# What needs to be done
Nothing but the lines below between the line holding "ring pip: (414, 383)" and the line holding "ring tip: (735, 454)", inclusive, should appear in the answer, each set down exactly.

----- Raw data -----

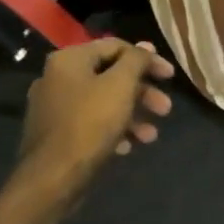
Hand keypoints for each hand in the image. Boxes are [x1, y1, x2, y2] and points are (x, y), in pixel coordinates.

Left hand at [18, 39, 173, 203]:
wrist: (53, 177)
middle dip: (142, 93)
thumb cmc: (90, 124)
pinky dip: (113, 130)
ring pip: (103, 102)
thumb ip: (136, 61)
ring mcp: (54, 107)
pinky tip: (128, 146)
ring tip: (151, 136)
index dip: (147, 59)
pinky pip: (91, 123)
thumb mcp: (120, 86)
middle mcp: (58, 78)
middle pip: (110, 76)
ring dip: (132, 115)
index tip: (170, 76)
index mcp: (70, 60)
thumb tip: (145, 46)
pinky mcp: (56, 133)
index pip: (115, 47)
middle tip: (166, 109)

-----
----- Raw data -----

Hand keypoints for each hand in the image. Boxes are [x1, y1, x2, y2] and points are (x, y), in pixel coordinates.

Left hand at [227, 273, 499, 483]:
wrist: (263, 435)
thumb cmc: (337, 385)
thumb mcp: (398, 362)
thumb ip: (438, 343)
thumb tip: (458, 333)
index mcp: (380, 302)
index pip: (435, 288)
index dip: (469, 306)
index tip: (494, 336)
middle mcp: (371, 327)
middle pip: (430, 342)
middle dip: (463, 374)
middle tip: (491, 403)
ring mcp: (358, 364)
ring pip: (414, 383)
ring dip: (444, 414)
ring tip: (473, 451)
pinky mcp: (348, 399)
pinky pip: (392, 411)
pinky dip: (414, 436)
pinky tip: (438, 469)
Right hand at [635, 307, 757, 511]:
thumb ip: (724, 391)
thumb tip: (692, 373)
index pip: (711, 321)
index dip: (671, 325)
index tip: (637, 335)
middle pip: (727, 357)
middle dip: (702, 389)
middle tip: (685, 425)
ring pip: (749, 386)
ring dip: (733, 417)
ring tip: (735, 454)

-----

# Task solution
ring pip: (414, 383)
ring dip: (444, 414)
ring tip: (473, 451)
pinky mcp: (348, 399)
pinky pip: (392, 411)
pinky dip: (414, 436)
pinky tip: (438, 469)
Right hand at [635, 307, 757, 511]:
thumb ip: (724, 391)
thumb tip: (692, 373)
index pip: (711, 321)
index dip: (671, 325)
index tip: (637, 335)
middle pip: (727, 357)
middle dip: (702, 389)
middle tip: (685, 425)
ring pip: (749, 386)
ring dip: (733, 417)
ring tip: (735, 454)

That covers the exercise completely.